Wed, Feb 06, 2013 - Page 9 News List

Flooding — a British disaster waiting to happen

We know floods kill, wreak havoc and cost billions. We also know they are coming. So why are relevant authorities and homeowners not doing anything about them?

By Fiona Harvey  /  The Guardian

However, the Association of British Insurers is less confident. A spokeswoman for the association showed how badly the talks have broken down, saying: “If you find out anything from the government, do let us know, because they’re telling us nothing.”

In the absence of information, more than 200,000 households are in limbo, not knowing whether they will be insured after June.

It is possible to protect houses against flooding with simple measures such as airbrick covers and sandbags. Clarke has installed a system of guards that can be slotted in place around his home: “It’s very effective.”

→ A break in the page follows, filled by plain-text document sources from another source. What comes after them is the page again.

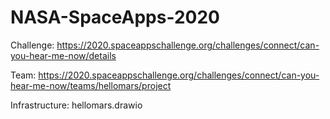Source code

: # NASA-SpaceApps-2020


Challenge: https://2020.spaceappschallenge.org/challenges/connect/can-you-hear-me-now/details

Team: https://2020.spaceappschallenge.org/challenges/connect/can-you-hear-me-now/teams/hellomars/project

Infrastructure: hellomars.drawio
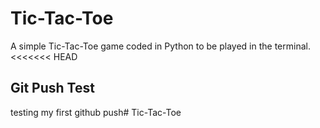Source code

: # Tic-Tac-Toe
A simple Tic-Tac-Toe game coded in Python to be played in the terminal.
<<<<<<< HEAD

## Git Push Test

testing my first github push# Tic-Tac-Toe

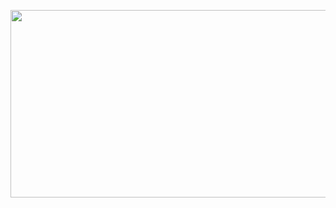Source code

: <p align="center"
<a href="https://github.com/devxb/gitanimals">
<img
  src="https://render.gitanimals.org/farms/le2sky"
  width="600"
  height="300"
/>
</a>
</p>
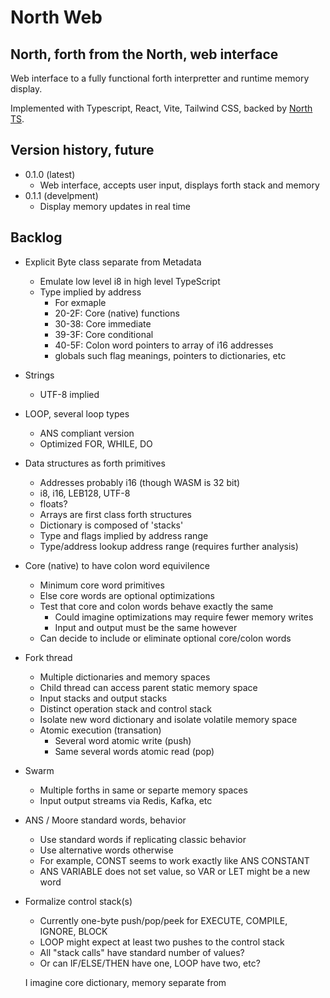 # North Web

## North, forth from the North, web interface

Web interface to a fully functional forth interpretter and runtime memory display.

Implemented with Typescript, React, Vite, Tailwind CSS, backed by [North TS](../TypeScript/README.md).

## Version history, future

- 0.1.0 (latest)
  - Web interface, accepts user input, displays forth stack and memory
- 0.1.1 (develpment)
  - Display memory updates in real time

## Backlog

- Explicit Byte class separate from Metadata
  - Emulate low level i8 in high level TypeScript
  - Type implied by address
    - For exmaple
    - 20-2F: Core (native) functions
    - 30-38: Core immediate
    - 39-3F: Core conditional
    - 40-5F: Colon word pointers to array of i16 addresses
    - globals such flag meanings, pointers to dictionaries, etc
- Strings
  - UTF-8 implied
- LOOP, several loop types
  - ANS compliant version
  - Optimized FOR, WHILE, DO
- Data structures as forth primitives
  - Addresses probably i16 (though WASM is 32 bit)
  - i8, i16, LEB128, UTF-8
  - floats?
  - Arrays are first class forth structures
  - Dictionary is composed of 'stacks'
  - Type and flags implied by address range
  - Type/address lookup address range (requires further analysis)
- Core (native) to have colon word equivilence
  - Minimum core word primitives
  - Else core words are optional optimizations
  - Test that core and colon words behave exactly the same
    - Could imagine optimizations may require fewer memory writes
    - Input and output must be the same however
  - Can decide to include or eliminate optional core/colon words
- Fork thread
  - Multiple dictionaries and memory spaces
  - Child thread can access parent static memory space
  - Input stacks and output stacks
  - Distinct operation stack and control stack
  - Isolate new word dictionary and isolate volatile memory space
  - Atomic execution (transation)
    - Several word atomic write (push)
    - Same several words atomic read (pop)
- Swarm
  - Multiple forths in same or separte memory spaces
  - Input output streams via Redis, Kafka, etc
- ANS / Moore standard words, behavior
  - Use standard words if replicating classic behavior
  - Use alternative words otherwise
  - For example, CONST seems to work exactly like ANS CONSTANT
  - ANS VARIABLE does not set value, so VAR or LET might be a new word
- Formalize control stack(s)
  - Currently one-byte push/pop/peek for EXECUTE, COMPILE, IGNORE, BLOCK
  - LOOP might expect at least two pushes to the control stack
  - All "stack calls" have standard number of values?
  - Or can IF/ELSE/THEN have one, LOOP have two, etc?



  I imagine core dictionary, memory separate from 
    





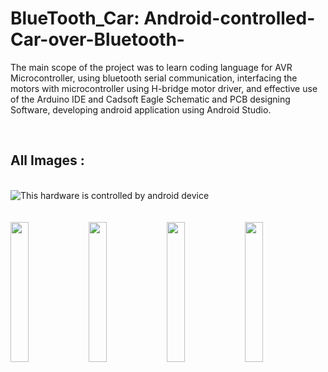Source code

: # BlueTooth_Car: Android-controlled-Car-over-Bluetooth-
<p> The main scope of the project was to learn coding language for AVR Microcontroller, using  bluetooth serial communication, interfacing the motors with microcontroller using H-bridge motor driver, and effective use of the Arduino IDE and Cadsoft Eagle Schematic and PCB designing Software, developing android application using Android Studio. </p>
<br>
<h2>All Images : </h2> 
<br>
<div style="align:center">
<Img src="https://raw.githubusercontent.com/a-mishra/Bluetooth_Car/master/Image1.jpg" alt="This hardware is controlled by android device"></div><br><br>
<div width=100% >
<Img src='https://github.com/a-mishra/Bluetooth_Car/blob/master/screenshots%20of%20app/device-2016-03-08-134633.png?raw=true' alt='' width=24% >
<Img src='https://github.com/a-mishra/Bluetooth_Car/blob/master/screenshots%20of%20app/device-2016-03-08-134739.png?raw=true' alt='' width=24% >
<Img src='https://github.com/a-mishra/Bluetooth_Car/blob/master/screenshots%20of%20app/device-2016-03-08-134745.png?raw=true' alt='' width=24% >
<Img src='https://github.com/a-mishra/Bluetooth_Car/blob/master/screenshots%20of%20app/device-2016-03-08-134759.png?raw=true' alt='' width=24% >
</div>

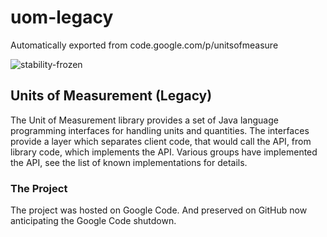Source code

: # uom-legacy
Automatically exported from code.google.com/p/unitsofmeasure

![stability-frozen](https://img.shields.io/badge/stability-locked-blue.svg)

## Units of Measurement (Legacy)

The Unit of Measurement library provides a set of Java language programming interfaces for handling units and quantities. The interfaces provide a layer which separates client code, that would call the API, from library code, which implements the API. Various groups have implemented the API, see the list of known implementations for details.

### The Project
The project was hosted on Google Code. And preserved on GitHub now anticipating the Google Code shutdown.
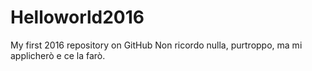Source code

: # Helloworld2016
My first 2016 repository on GitHub
Non ricordo nulla, purtroppo, ma mi applicherò e ce la farò.
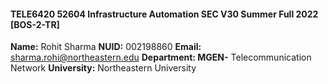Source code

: 
#### TELE6420 52604 Infrastructure Automation SEC V30 Summer Full 2022 [BOS-2-TR]

**Name:** Rohit Sharma 
**NUID:** 002198860 
**Email:** sharma.rohi@northeastern.edu 
**Department: MGEN-** Telecommunication Network **University:** Northeastern University 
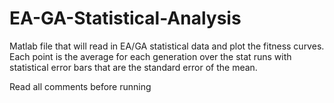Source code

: # EA-GA-Statistical-Analysis

Matlab file that will read in EA/GA statistical data and plot the fitness curves. Each point is the average for each generation over the stat runs with statistical error bars that are the standard error of the mean.

Read all comments before running
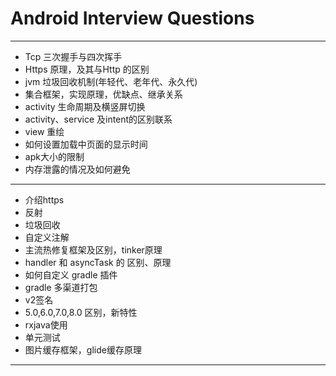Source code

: # Android Interview Questions 

********
-  Tcp 三次握手与四次挥手
- Https 原理，及其与Http 的区别
- jvm 垃圾回收机制(年轻代、老年代、永久代)
- 集合框架，实现原理，优缺点、继承关系
- activity 生命周期及横竖屏切换
- activity、service 及intent的区别联系
- view 重绘
- 如何设置加载中页面的显示时间
- apk大小的限制
- 内存泄露的情况及如何避免

 ********
 
- 介绍https
- 反射
- 垃圾回收
- 自定义注解
- 主流热修复框架及区别，tinker原理
- handler 和 asyncTask 的 区别、原理
- 如何自定义 gradle 插件
- gradle 多渠道打包
- v2签名
- 5.0,6.0,7.0,8.0 区别，新特性
- rxjava使用
- 单元测试
- 图片缓存框架，glide缓存原理

********




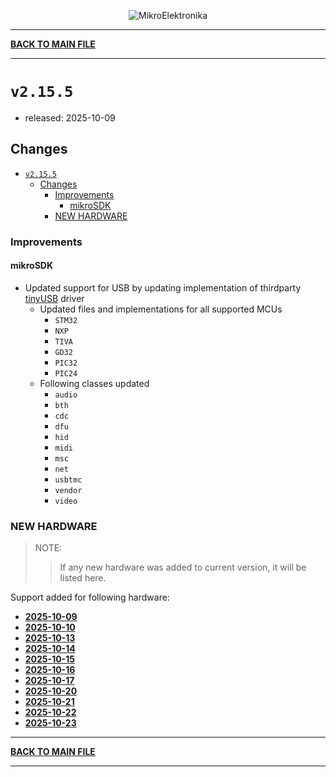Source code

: <p align="center">
  <img src="http://www.mikroe.com/img/designs/beta/logo_small.png?raw=true" alt="MikroElektronika"/>
</p>

---

**[BACK TO MAIN FILE](../../changelog.md)**

---

# `v2.15.5`

+ released: 2025-10-09

## Changes

- [`v2.15.5`](#v2155)
  - [Changes](#changes)
    - [Improvements](#improvements)
      - [mikroSDK](#mikrosdk)
    - [NEW HARDWARE](#new-hardware)

### Improvements

#### mikroSDK

+ Updated support for USB by updating implementation of thirdparty [tinyUSB](https://github.com/hathach/tinyusb) driver
  + Updated files and implementations for all supported MCUs
    + `STM32`
    + `NXP`
    + `TIVA`
    + `GD32`
    + `PIC32`
    + `PIC24`
  + Following classes updated
    + `audio`
    + `bth`
    + `cdc`
    + `dfu`
    + `hid`
    + `midi`
    + `msc`
    + `net`
    + `usbtmc`
    + `vendor`
    + `video`

### NEW HARDWARE

> NOTE:
>> If any new hardware was added to current version, it will be listed here.

Support added for following hardware:

+ **[2025-10-09](./new_hw/2025-10-09.md)**
+ **[2025-10-10](./new_hw/2025-10-10.md)**
+ **[2025-10-13](./new_hw/2025-10-13.md)**
+ **[2025-10-14](./new_hw/2025-10-14.md)**
+ **[2025-10-15](./new_hw/2025-10-15.md)**
+ **[2025-10-16](./new_hw/2025-10-16.md)**
+ **[2025-10-17](./new_hw/2025-10-17.md)**
+ **[2025-10-20](./new_hw/2025-10-20.md)**
+ **[2025-10-21](./new_hw/2025-10-21.md)**
+ **[2025-10-22](./new_hw/2025-10-22.md)**
+ **[2025-10-23](./new_hw/2025-10-23.md)**

---

**[BACK TO MAIN FILE](../../changelog.md)**

---
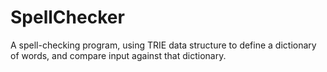 # SpellChecker
A spell-checking program, using TRIE data structure to define a dictionary of words, and compare input against that dictionary.

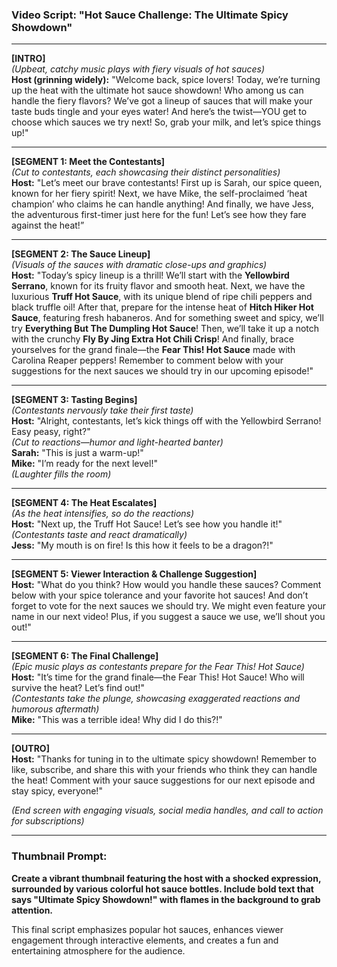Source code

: ### Video Script: "Hot Sauce Challenge: The Ultimate Spicy Showdown"

---

**[INTRO]**  
_(Upbeat, catchy music plays with fiery visuals of hot sauces)_  
**Host (grinning widely):** "Welcome back, spice lovers! Today, we’re turning up the heat with the ultimate hot sauce showdown! Who among us can handle the fiery flavors? We’ve got a lineup of sauces that will make your taste buds tingle and your eyes water! And here’s the twist—YOU get to choose which sauces we try next! So, grab your milk, and let’s spice things up!"

---

**[SEGMENT 1: Meet the Contestants]**  
_(Cut to contestants, each showcasing their distinct personalities)_  
**Host:** "Let’s meet our brave contestants! First up is Sarah, our spice queen, known for her fiery spirit! Next, we have Mike, the self-proclaimed ‘heat champion’ who claims he can handle anything! And finally, we have Jess, the adventurous first-timer just here for the fun! Let’s see how they fare against the heat!”

---

**[SEGMENT 2: The Sauce Lineup]**  
_(Visuals of the sauces with dramatic close-ups and graphics)_  
**Host:** "Today’s spicy lineup is a thrill! We’ll start with the **Yellowbird Serrano**, known for its fruity flavor and smooth heat. Next, we have the luxurious **Truff Hot Sauce**, with its unique blend of ripe chili peppers and black truffle oil! After that, prepare for the intense heat of **Hitch Hiker Hot Sauce**, featuring fresh habaneros. And for something sweet and spicy, we’ll try **Everything But The Dumpling Hot Sauce**! Then, we’ll take it up a notch with the crunchy **Fly By Jing Extra Hot Chili Crisp**! And finally, brace yourselves for the grand finale—the **Fear This! Hot Sauce** made with Carolina Reaper peppers! Remember to comment below with your suggestions for the next sauces we should try in our upcoming episode!"

---

**[SEGMENT 3: Tasting Begins]**  
_(Contestants nervously take their first taste)_  
**Host:** "Alright, contestants, let’s kick things off with the Yellowbird Serrano! Easy peasy, right?"  
_(Cut to reactions—humor and light-hearted banter)_  
**Sarah:** "This is just a warm-up!"  
**Mike:** "I’m ready for the next level!"  
_(Laughter fills the room)_

---

**[SEGMENT 4: The Heat Escalates]**  
_(As the heat intensifies, so do the reactions)_  
**Host:** "Next up, the Truff Hot Sauce! Let’s see how you handle it!"  
_(Contestants taste and react dramatically)_  
**Jess:** "My mouth is on fire! Is this how it feels to be a dragon?!"

---

**[SEGMENT 5: Viewer Interaction & Challenge Suggestion]**  
**Host:** "What do you think? How would you handle these sauces? Comment below with your spice tolerance and your favorite hot sauces! And don’t forget to vote for the next sauces we should try. We might even feature your name in our next video! Plus, if you suggest a sauce we use, we’ll shout you out!"

---

**[SEGMENT 6: The Final Challenge]**  
_(Epic music plays as contestants prepare for the Fear This! Hot Sauce)_  
**Host:** "It’s time for the grand finale—the Fear This! Hot Sauce! Who will survive the heat? Let’s find out!"  
_(Contestants take the plunge, showcasing exaggerated reactions and humorous aftermath)_  
**Mike:** "This was a terrible idea! Why did I do this?!"

---

**[OUTRO]**  
**Host:** "Thanks for tuning in to the ultimate spicy showdown! Remember to like, subscribe, and share this with your friends who think they can handle the heat! Comment with your sauce suggestions for our next episode and stay spicy, everyone!"

_(End screen with engaging visuals, social media handles, and call to action for subscriptions)_

---

### Thumbnail Prompt:

**Create a vibrant thumbnail featuring the host with a shocked expression, surrounded by various colorful hot sauce bottles. Include bold text that says "Ultimate Spicy Showdown!" with flames in the background to grab attention.**

This final script emphasizes popular hot sauces, enhances viewer engagement through interactive elements, and creates a fun and entertaining atmosphere for the audience.
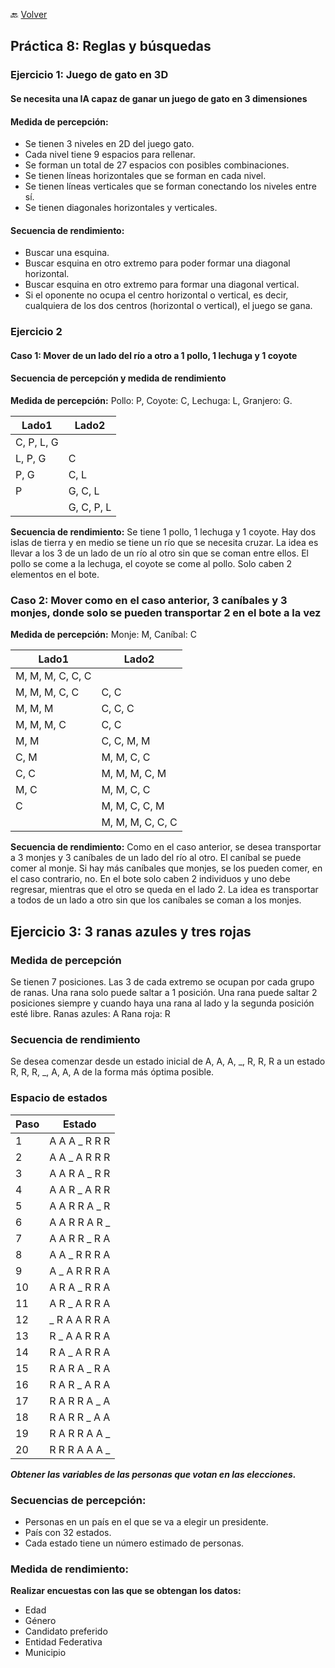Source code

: 🔙 [Volver](README.MD)

## Práctica 8: Reglas y búsquedas

### ********Ejercicio 1: Juego de gato en 3D********

#### Se necesita una IA capaz de ganar un juego de gato en 3 dimensiones

#### Medida de percepción:
- Se tienen 3 niveles en 2D del juego gato.
- Cada nivel tiene 9 espacios para rellenar.
- Se forman un total de 27 espacios con posibles combinaciones.
- Se tienen líneas horizontales que se forman en cada nivel.
- Se tienen líneas verticales que se forman conectando los niveles entre sí.
- Se tienen diagonales horizontales y verticales.

#### Secuencia de rendimiento:
- Buscar una esquina.
- Buscar esquina en otro extremo para poder formar una diagonal horizontal.
- Buscar esquina en otro extremo para formar una diagonal vertical.
- Si el oponente no ocupa el centro horizontal o vertical, es decir, cualquiera de los dos centros (horizontal o vertical), el juego se gana.


### ********Ejercicio 2********

#### Caso 1: Mover de un lado del río a otro a 1 pollo, 1 lechuga y 1 coyote
#### Secuencia de percepción y medida de rendimiento

**Medida de percepción:**
Pollo: P, Coyote: C, Lechuga: L, Granjero: G.

| Lado1           | Lado2           |
| --------------- | --------------- |
| C, P, L, G      |                 |
| L, P, G         | C               |
| P, G            | C, L            |
| P               | G, C, L         |
|                 | G, C, P, L      |

**Secuencia de rendimiento:**
Se tiene 1 pollo, 1 lechuga y 1 coyote. Hay dos islas de tierra y en medio se tiene un río que se necesita cruzar. La idea es llevar a los 3 de un lado de un río al otro sin que se coman entre ellos. El pollo se come a la lechuga, el coyote se come al pollo. Solo caben 2 elementos en el bote.

### Caso 2: Mover como en el caso anterior, 3 caníbales y 3 monjes, donde solo se pueden transportar 2 en el bote a la vez

**Medida de percepción:**
Monje: M, Caníbal: C

| Lado1                | Lado2                |
|----------------------|----------------------|
| M, M, M, C, C, C     |                      |
| M, M, M, C, C        | C, C                 |
| M, M, M             | C, C, C              |
| M, M, M, C          | C, C                 |
| M, M                | C, C, M, M           |
| C, M                | M, M, C, C           |
| C, C                | M, M, M, C, M        |
| M, C                | M, M, C, C           |
| C                   | M, M, C, C, M        |
|                      | M, M, M, C, C, C     |



**Secuencia de rendimiento:**
Como en el caso anterior, se desea transportar a 3 monjes y 3 caníbales de un lado del río al otro. El caníbal se puede comer al monje. Si hay más caníbales que monjes, se los pueden comer, en el caso contrario, no. En el bote solo caben 2 individuos y uno debe regresar, mientras que el otro se queda en el lado 2. La idea es transportar a todos de un lado a otro sin que los caníbales se coman a los monjes.


## ********Ejercicio 3: 3 ranas azules y tres rojas********

### Medida de percepción
Se tienen 7 posiciones.
Las 3 de cada extremo se ocupan por cada grupo de ranas.
Una rana solo puede saltar a 1 posición.
Una rana puede saltar 2 posiciones siempre y cuando haya una rana al lado y la segunda posición esté libre.
Ranas azules: A
Rana roja: R

### Secuencia de rendimiento
Se desea comenzar desde un estado inicial de A, A, A, _, R, R, R a un estado R, R, R, _, A, A, A de la forma más óptima posible.

### Espacio de estados

| Paso | Estado              |
|------|---------------------|
| 1    | A A A _ R R R       |
| 2    | A A _ A R R R       |
| 3    | A A R A _ R R       |
| 4    | A A R _ A R R       |
| 5    | A A R R A _ R       |
| 6    | A A R R A R _       |
| 7    | A A R R _ R A       |
| 8    | A A _ R R R A       |
| 9    | A _ A R R R A       |
| 10   | A R A _ R R A       |
| 11   | A R _ A R R A       |
| 12   | _ R A A R R A       |
| 13   | R _ A A R R A       |
| 14   | R A _ A R R A       |
| 15   | R A R A _ R A       |
| 16   | R A R _ A R A       |
| 17   | R A R R A _ A       |
| 18   | R A R R _ A A       |
| 19   | R A R R A A _       |
| 20   | R R R A A A _       |




***Obtener las variables de las personas que votan en las elecciones.***

### Secuencias de percepción:
- Personas en un país en el que se va a elegir un presidente.
- País con 32 estados.
- Cada estado tiene un número estimado de personas.

### Medida de rendimiento:

**Realizar encuestas con las que se obtengan los datos:**
- Edad
- Género
- Candidato preferido
- Entidad Federativa
- Municipio
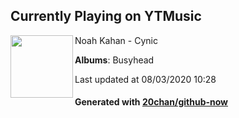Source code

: ## Currently Playing on YTMusic

[<img align="left" width="100" src="https://lh3.googleusercontent.com/4JFvImNtUl6zwJqgtm-2haRDmEHvjH1XBtJ1e-dEj-jtG6nbEGj6cGkGCICrPh0gZC8XoLOMG562VUUN">](https://music.youtube.com/channel/UCwGXlFP4Ba5do7KoxRJYgVQ)

Noah Kahan - Cynic

**Albums**: Busyhead

Last updated at 08/03/2020 10:28

#### Generated with [20chan/github-now](https://github.com/20chan/github-now)


<!--
**20chan/20chan** is a ✨ _special_ ✨ repository because its `README.md` (this file) appears on your GitHub profile.

Here are some ideas to get you started:

- 🔭 I’m currently working on ...
- 🌱 I’m currently learning ...
- 👯 I’m looking to collaborate on ...
- 🤔 I’m looking for help with ...
- 💬 Ask me about ...
- 📫 How to reach me: ...
- 😄 Pronouns: ...
- ⚡ Fun fact: ...
-->
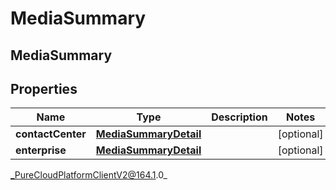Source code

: # MediaSummary

## MediaSummary

## Properties

|Name | Type | Description | Notes|
|------------ | ------------- | ------------- | -------------|
| **contactCenter** | [**MediaSummaryDetail**](MediaSummaryDetail) |  | [optional] |
| **enterprise** | [**MediaSummaryDetail**](MediaSummaryDetail) |  | [optional] |



_PureCloudPlatformClientV2@164.1.0_
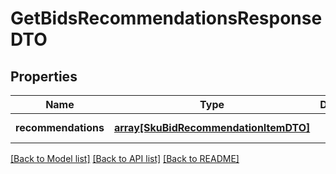 # GetBidsRecommendationsResponseDTO

## Properties
Name | Type | Description | Notes
------------ | ------------- | ------------- | -------------
**recommendations** | [**array[SkuBidRecommendationItemDTO]**](SkuBidRecommendationItemDTO.md) |  | [default to null]

[[Back to Model list]](../README.md#documentation-for-models) [[Back to API list]](../README.md#documentation-for-api-endpoints) [[Back to README]](../README.md)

However, most people in flood-prone areas are failing to do anything to protect their homes. In part, this is the fault of the insurance companies, which often refuse to pay for such protection, but it is also because people fear that the sight of flood prevention equipment will scare off potential buyers and cut the value of their property. So, despite the warnings, people are just not helping themselves.

They should — urban flooding is now more likely than ever, Collins says. As we build more densely in cities, and pave over a vastly increasing area, the rain has nowhere to go.

“You might be in a house that has never flooded before, but because of all the new building, you may suddenly become vulnerable, because the way the surface water flows has changed. At the moment, the only way you will find that out is when you have a flood,” Collins says.

It does not have to be this way, he says: “They [the construction companies] could look at this, they could work out where the water is likely to go, they could warn people, and you’d have thought they should, wouldn’t you? But there is no obligation on them to do so, and so they don’t.”

Sixty years after the Great Floods, we know that flooding is not a question of if, but when. The widespread complacency and slowness to act on the part of all the major players — government, infrastructure companies, utilities, builders, insurers, even householders — are deadly serious.

“We are just not facing up to reality,” Collins says.

Our failure now to protect what we value will cost us dear when the worst happens.